Письмо твое получено, ждали тебя или последних и окончательно выясняющих вестей, но не дождались. Видимо, ты решил определенно и не хочешь только об этом писать…

Целую, Борис».

4

«Николай Павлович!

…мы не раскаиваемся, что перебрались в Москву, но я иногда ощущаю, что шум и дрязги соратников отрывают от дела, вносят нездоровый интерес к личности писателей, в ущерб интересу к их творчеству. Со мной продолжают «цацкаться». Это тоже вредно. Мы посылаем Вам книги, но боюсь, что нет таких, какие удовлетворили бы Вас. И из современников пока никого не могу указать такого, чтобы Вам понравился. Свое не посылаю. Только после первого все вновь написанное выйдет из печати. Я знаю, что хвалить Вы не будете. Мы с Вами люди разного восприятия. Но если хотите прочитать, пришлю. О жизни нашей Боря расскажет подробней и объективней. Я часто нервничаю, брюзжу, но иногда спохватываюсь и с ужасом ощущаю, что я счастлива. Но короткий у каждого срок счастья. Это особенно остро ощущаешь, когда услышишь о смерти кого-нибудь, кого знал, часто видел. Вот вчера ночью нам сообщили по телефону, что умер от разрыва сердца писатель Неверов. Два дня назад мы вместе с ним получали деньги в Госиздате. Он был доволен получкой, мелочно суетлив и заботился о житейском: просил Валю написать о нем отзыв.

Два дня, и кончена житейская его топотня. Конец печалям и радостям. А он не знал и не ценил их, как все мы не ценим. А в такие минуты мудрого просветления будто освежается внимание к людям, милым смертным людям. И особенно к друзьям и родным. Поэтому и к Вам, брату самого близкого мне человека, у меня сегодня большое теплое чувство. И я бы хотела много и дружески с Вами разговаривать. Но меня торопят: Боря спешит на вокзал. Крепко жму Вашу руку. Поцелуйте Елизавету Ивановну и Лилю.

Л. Сейфуллина

25-го декабря 1923 г.»

Примечания.

В тексте встречаются:

Матушка (13/IV—23), «мама» (19/V—25), — Анна Нестеровна Правдухина, мать Валериана Павловича.

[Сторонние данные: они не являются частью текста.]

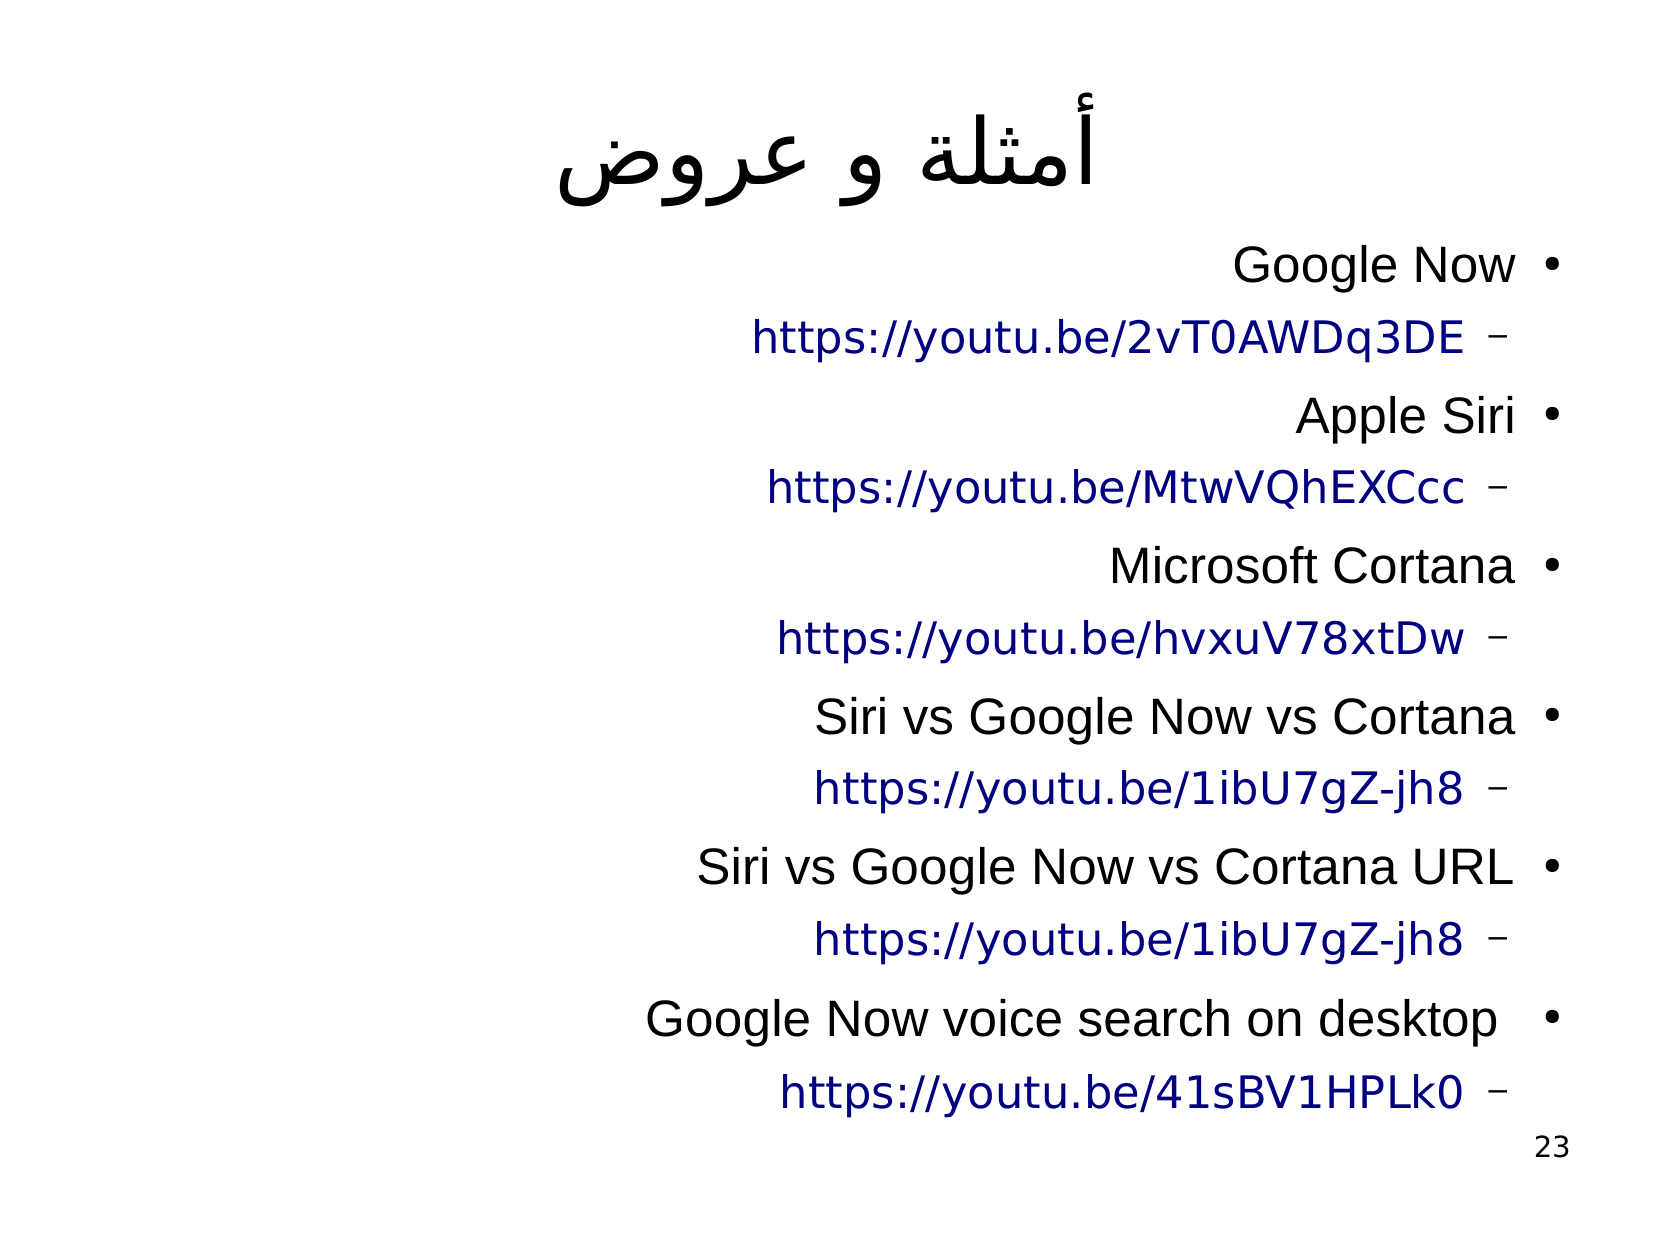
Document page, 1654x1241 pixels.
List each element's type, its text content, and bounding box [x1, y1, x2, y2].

title أمثلة و عروض [82, 49, 1571, 236]
list Google Now https://youtu.be/2vT0AWDq3DE Apple Siri https://youtu.be/MtwVQhEXCcc Microsoft Cortana https://youtu.be/hvxuV78xtDw Siri vs Google Now vs Cortana https://youtu.be/1ibU7gZ-jh8 Siri vs Google Now vs Cortana URL https://youtu.be/1ibU7gZ-jh8 Google Now voice search on desktop https://youtu.be/41sBV1HPLk0 [82, 236, 1571, 1123]
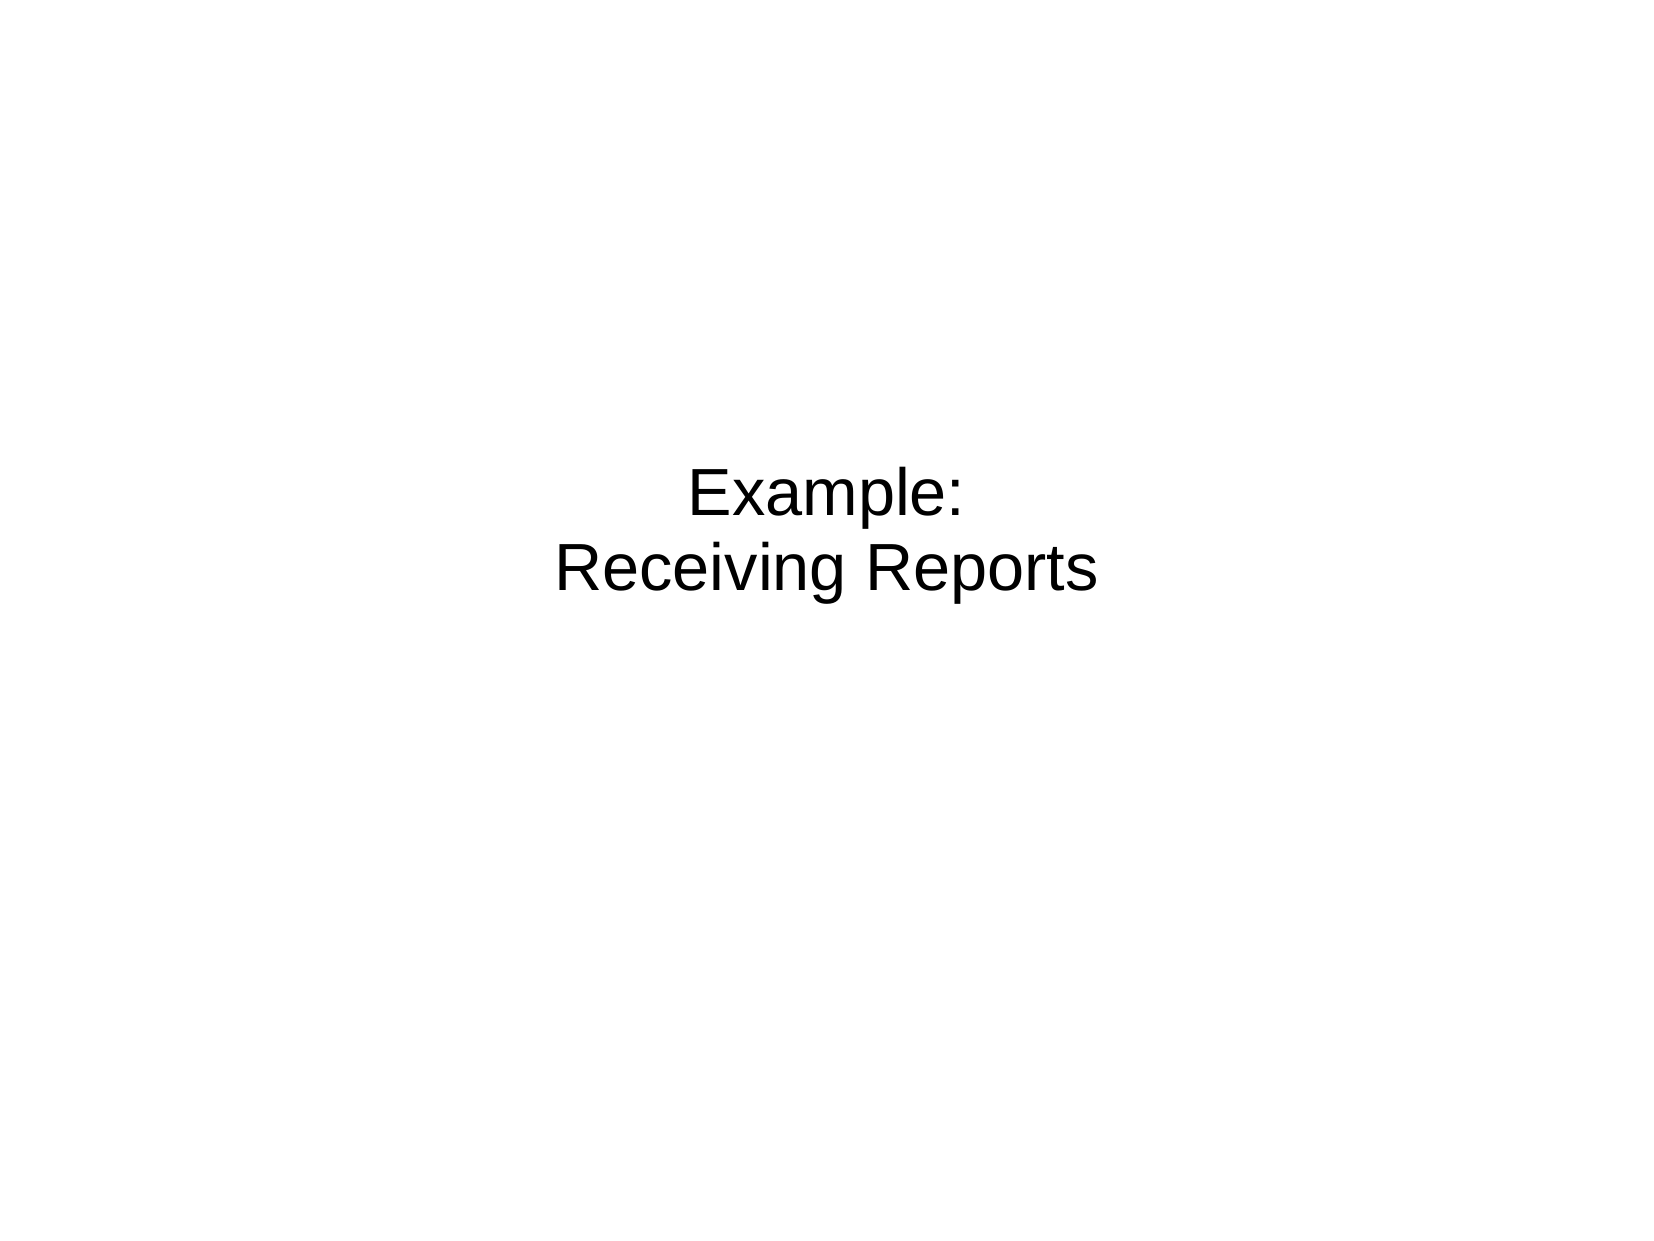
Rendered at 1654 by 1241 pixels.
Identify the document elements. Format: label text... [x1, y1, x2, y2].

subtitle Example: Receiving Reports [82, 49, 1571, 1010]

Батюшка (13/IV—23) — Павел Иванович Правдухин, отец Валериана Павловича Правдухина.

Боря (19/V—25), (4/XII—23), (26/XII—23) — младший брат Валериана Павловича Правдухина.

Василий Павлович — брат Валериана Павловича.

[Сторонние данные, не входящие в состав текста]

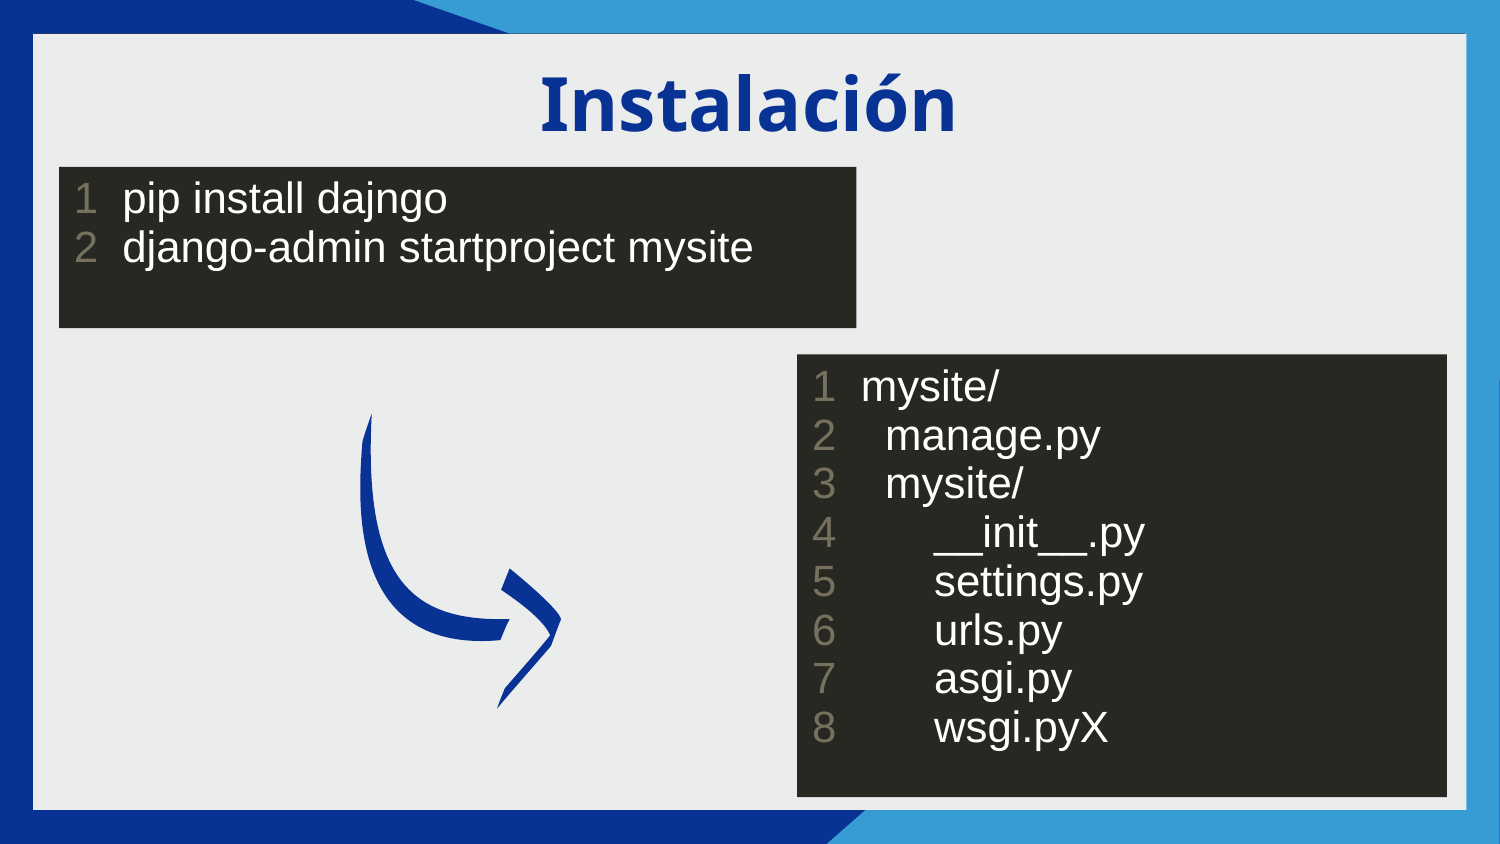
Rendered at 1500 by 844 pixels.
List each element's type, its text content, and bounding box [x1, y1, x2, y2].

Инна Львовна (19/V—25) — Некрасова-Розен, первая жена Василия Павловича Правдухина.

Сережа (19/V—25) — сын Инны Львовны, одно время жил в семье Валериана Павловича Правдухина (тогда подросток).

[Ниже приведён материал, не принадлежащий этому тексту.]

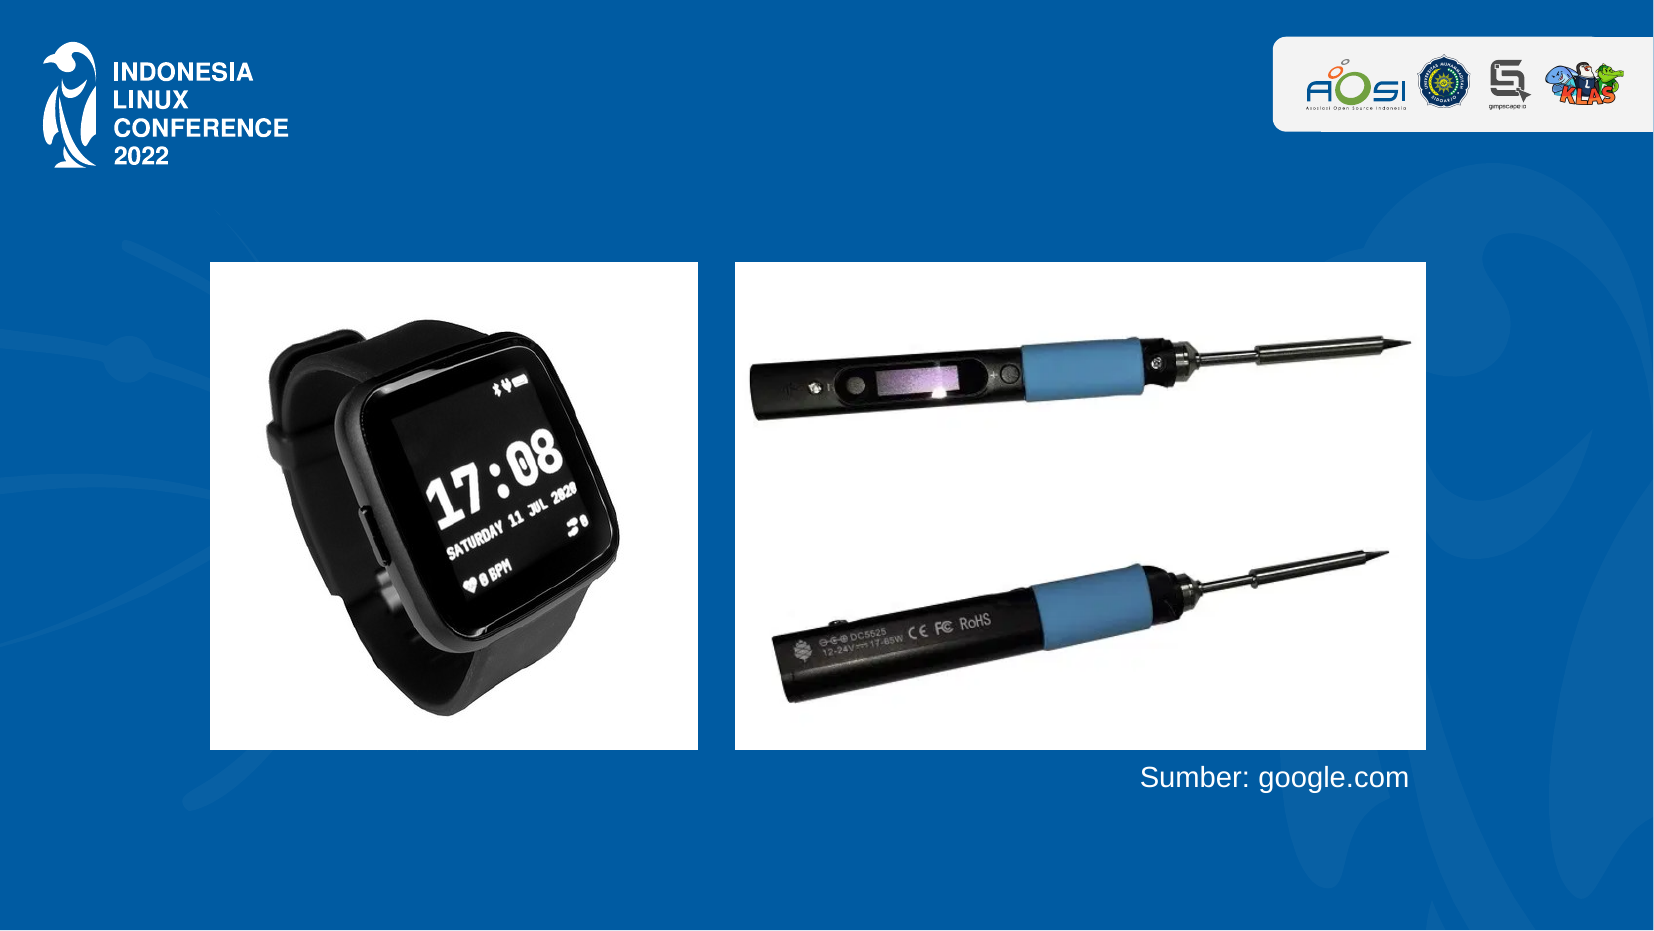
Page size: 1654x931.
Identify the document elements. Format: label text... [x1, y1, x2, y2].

picture [735, 262, 1426, 751]
picture [1417, 54, 1471, 108]
picture [1545, 62, 1624, 105]
text_box Sumber: google.com [1125, 753, 1425, 802]
picture [210, 262, 698, 751]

Зинаида Рихтер — хорошая знакомая Лидии Николаевны и Валериана Павловича Правдухина.

В письме от 19/V—25 года речь идет о конвертах с иностранными марками. Лидия Николаевна собирала их для учеников Анны Ивановны Цвисс и вдруг потеряла. Обе были очень расстроены. Потом Сейфуллина все же марки прислала.

В письме от 4 декабря 1923 года речь идет о возможном переезде моего отца в Москву. Но он, действительно, принял решение — не переезжать в Москву, так как любил свою нелегкую профессию врача-невропатолога. Мечтал заняться психиатрией, что и осуществил, переехав в 1926 году в Оренбург. Литературу он любил по-настоящему, но сам писал от случая к случаю, чему Л. Н. Сейфуллина всегда возмущалась. Легко увлекающаяся, она, порой, в каждом была готова видеть литератора и просто не мыслила, что человек может иметь какое-то другое призвание. Категоричная, резкая, прямая, она часто заявляла: «Литература — превыше всего!». И уже в старости, незадолго до смерти говорила мне, возмущаясь: «Вот не захотел, поленился твой отец стать писателем!», и глаза ее по-молодому гневно сверкали.

Письмо от 25 декабря 1923 года и книги посланы «с оказией» — с братом Николая Павловича и Валериана Павловича — Борисом.